SUPPLIED DATA Start Marker

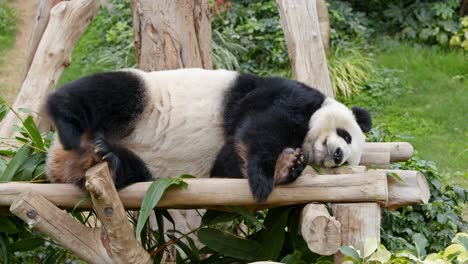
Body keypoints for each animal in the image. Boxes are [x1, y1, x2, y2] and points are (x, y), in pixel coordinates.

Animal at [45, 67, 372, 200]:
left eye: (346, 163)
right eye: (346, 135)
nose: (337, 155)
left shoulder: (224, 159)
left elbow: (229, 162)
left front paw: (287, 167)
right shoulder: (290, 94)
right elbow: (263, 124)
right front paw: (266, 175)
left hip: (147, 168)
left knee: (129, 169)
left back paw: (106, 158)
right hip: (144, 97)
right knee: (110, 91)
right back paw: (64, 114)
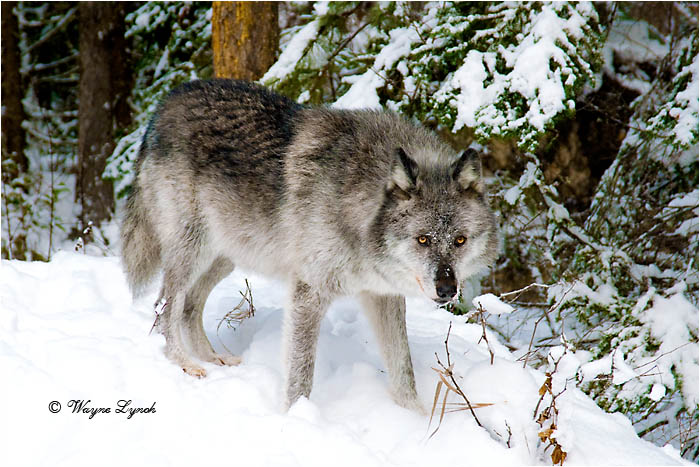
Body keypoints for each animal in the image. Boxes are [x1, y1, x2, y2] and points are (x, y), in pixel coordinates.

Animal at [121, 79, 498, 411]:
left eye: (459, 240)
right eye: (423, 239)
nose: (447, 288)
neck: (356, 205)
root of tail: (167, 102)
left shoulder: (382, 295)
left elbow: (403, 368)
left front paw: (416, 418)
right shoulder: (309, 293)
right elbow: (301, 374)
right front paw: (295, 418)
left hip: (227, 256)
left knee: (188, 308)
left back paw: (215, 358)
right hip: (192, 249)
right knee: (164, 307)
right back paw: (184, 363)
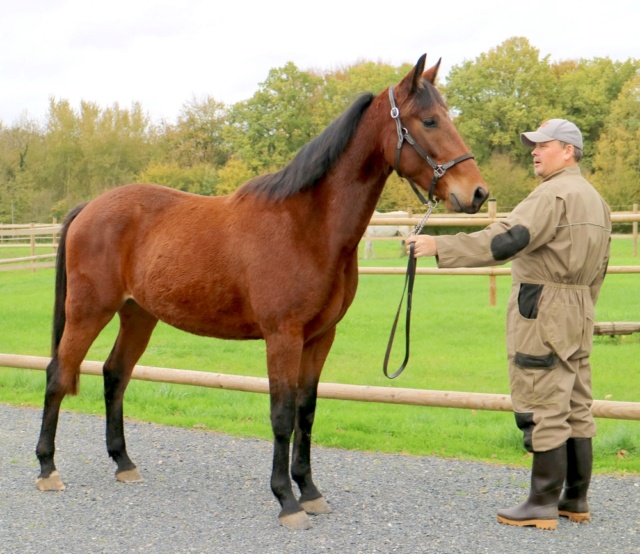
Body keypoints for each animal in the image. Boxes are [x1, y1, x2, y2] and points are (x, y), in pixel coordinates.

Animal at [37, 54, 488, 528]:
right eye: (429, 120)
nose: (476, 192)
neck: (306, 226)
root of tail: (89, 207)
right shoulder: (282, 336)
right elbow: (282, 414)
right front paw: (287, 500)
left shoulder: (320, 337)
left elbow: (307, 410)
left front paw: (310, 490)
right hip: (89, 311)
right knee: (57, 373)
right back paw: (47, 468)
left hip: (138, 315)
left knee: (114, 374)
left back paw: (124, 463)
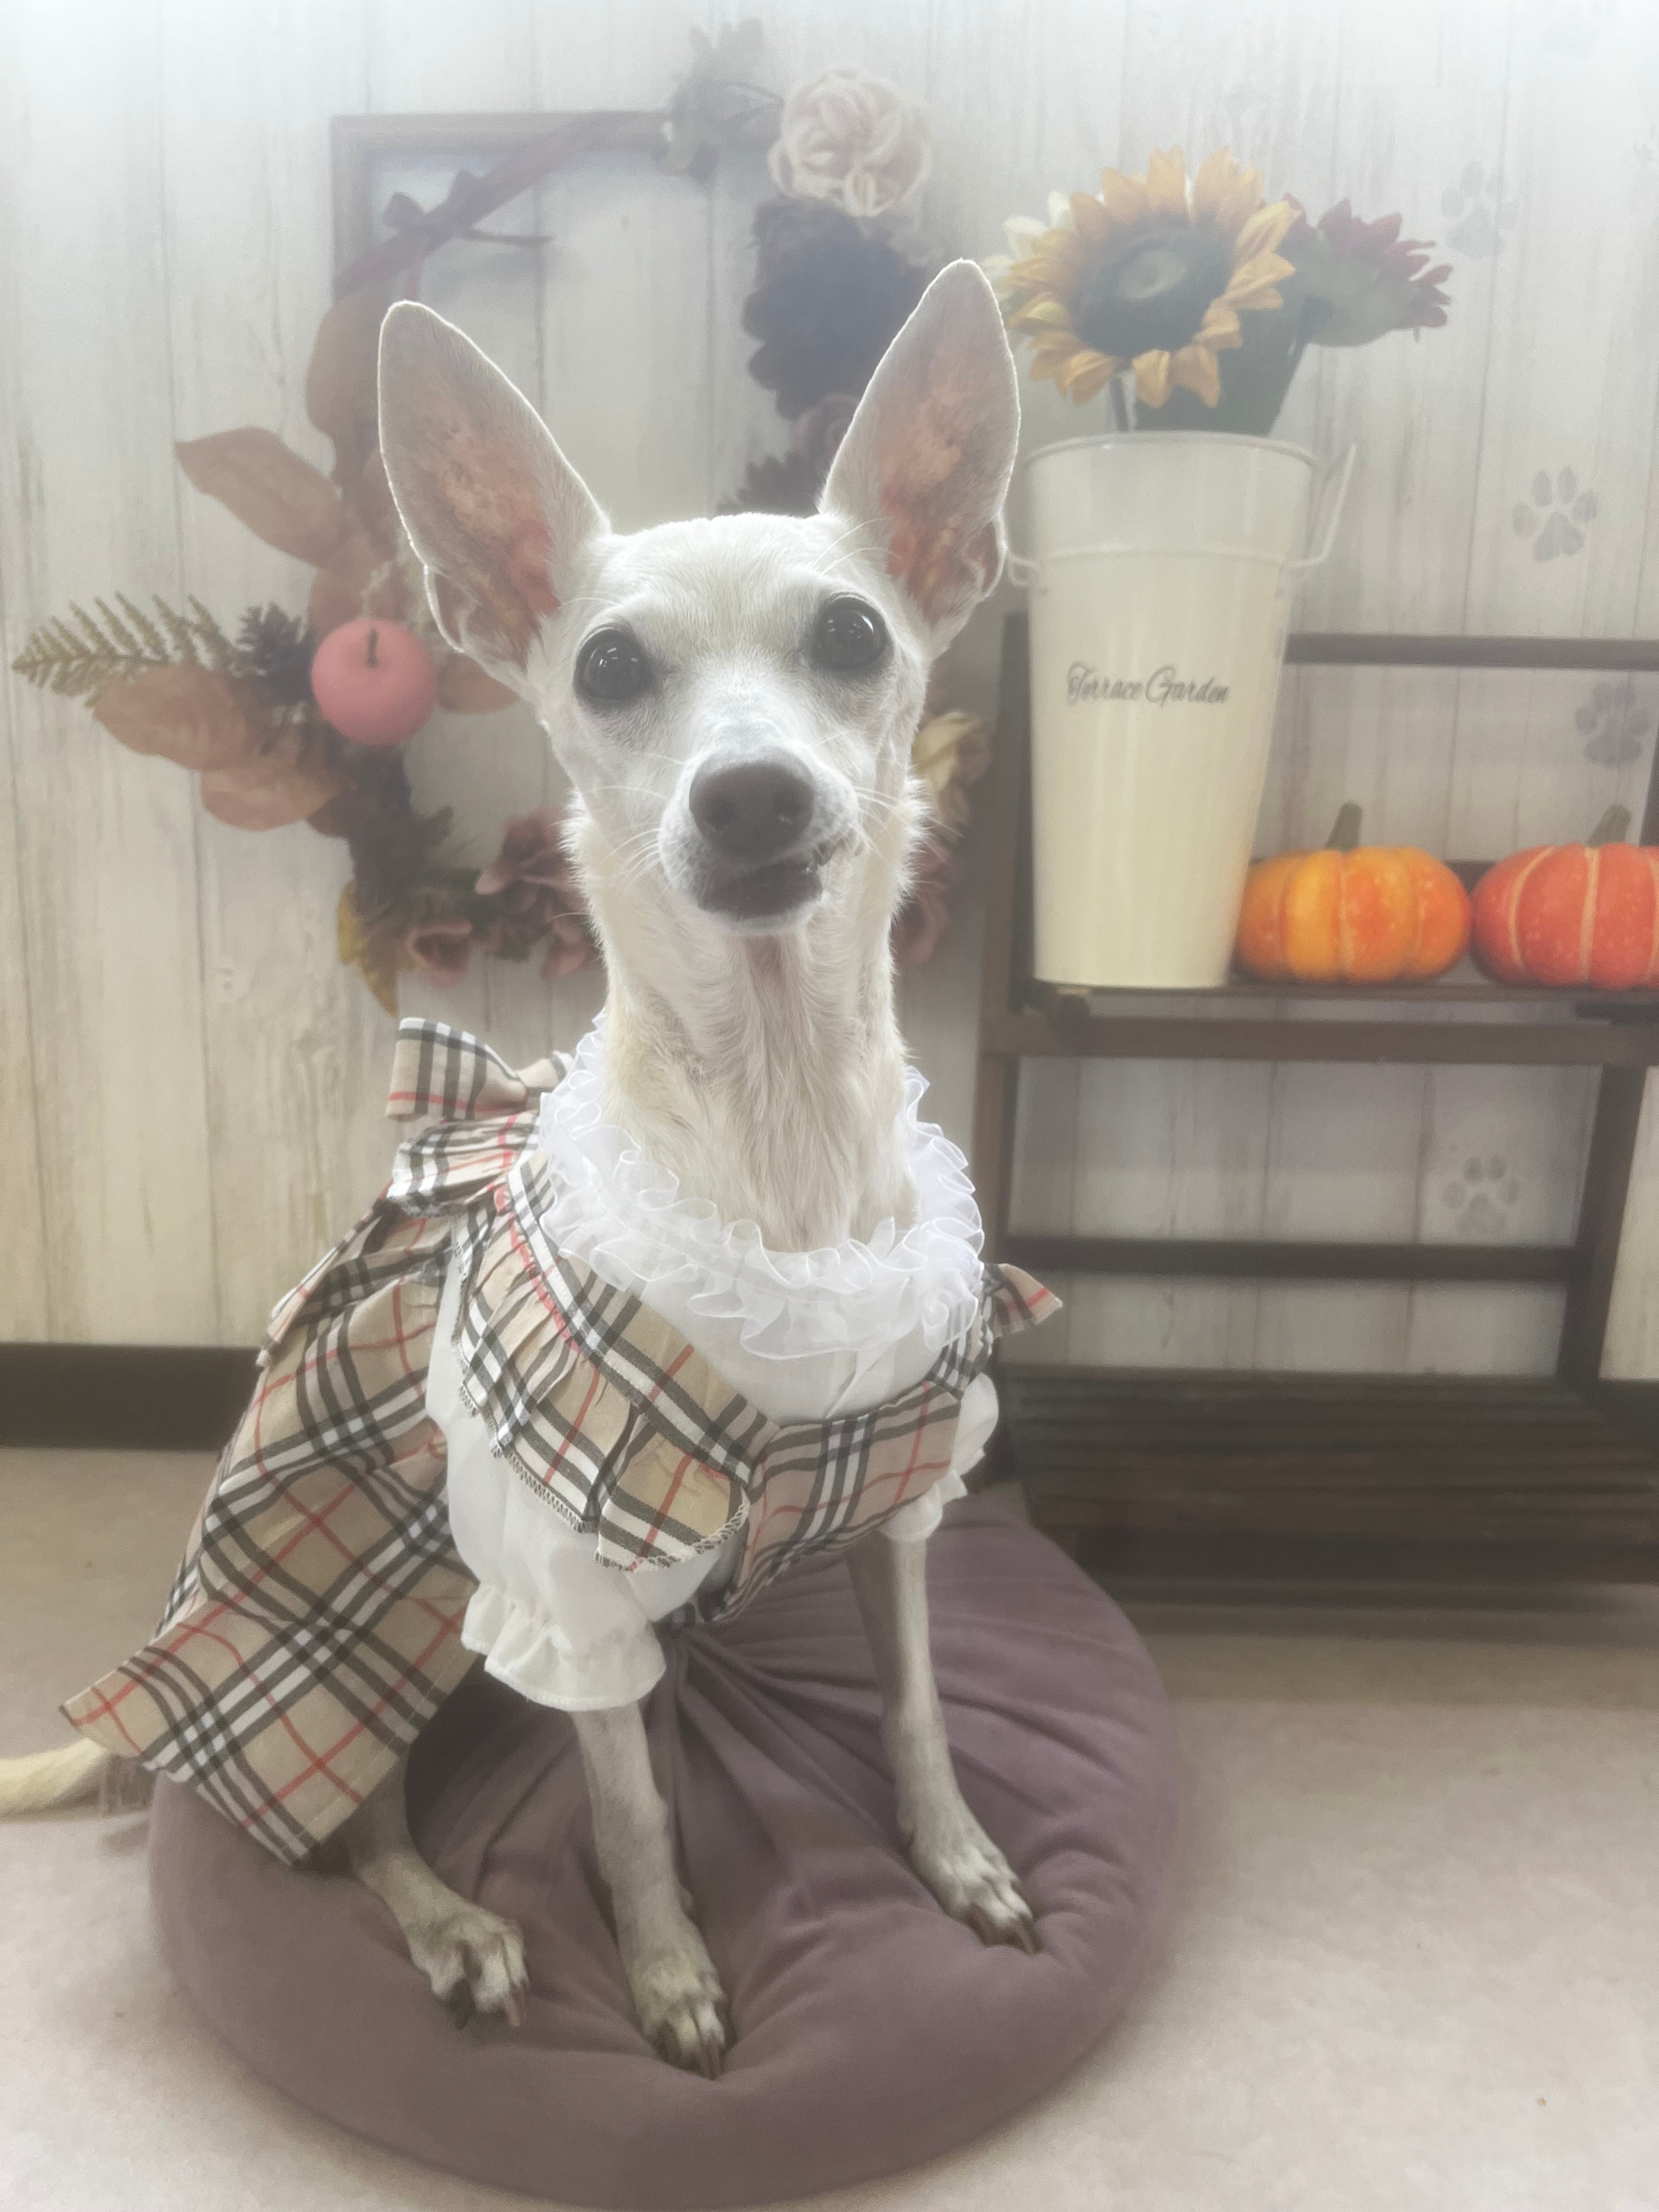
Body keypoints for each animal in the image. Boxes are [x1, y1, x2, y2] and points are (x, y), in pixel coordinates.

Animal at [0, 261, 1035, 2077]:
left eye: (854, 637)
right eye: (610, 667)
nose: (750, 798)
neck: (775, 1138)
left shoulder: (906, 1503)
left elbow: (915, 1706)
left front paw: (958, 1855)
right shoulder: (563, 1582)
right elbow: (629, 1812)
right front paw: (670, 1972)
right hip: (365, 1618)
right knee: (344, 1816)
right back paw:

SUPPLIED DATA End Marker

### WORK REQUIRED
Copy exactly, and only, the lines from the first entry through the line holding "right hip: (144, 97)", both ends included, leaving out every picture.

### RESULT FOR THIS EXERCISE
Body keypoints for each animal in the image. Boxes are [x1, y1, x2, y2] and points are (x, y), in pixel coordinates.

Animal at [45, 67, 372, 200]:
left eye: (346, 163)
right eye: (346, 135)
nose: (337, 155)
left shoulder: (224, 159)
left elbow: (229, 162)
left front paw: (287, 167)
right shoulder: (290, 94)
right elbow: (263, 124)
right front paw: (266, 175)
left hip: (147, 168)
left knee: (129, 169)
left back paw: (106, 158)
right hip: (144, 97)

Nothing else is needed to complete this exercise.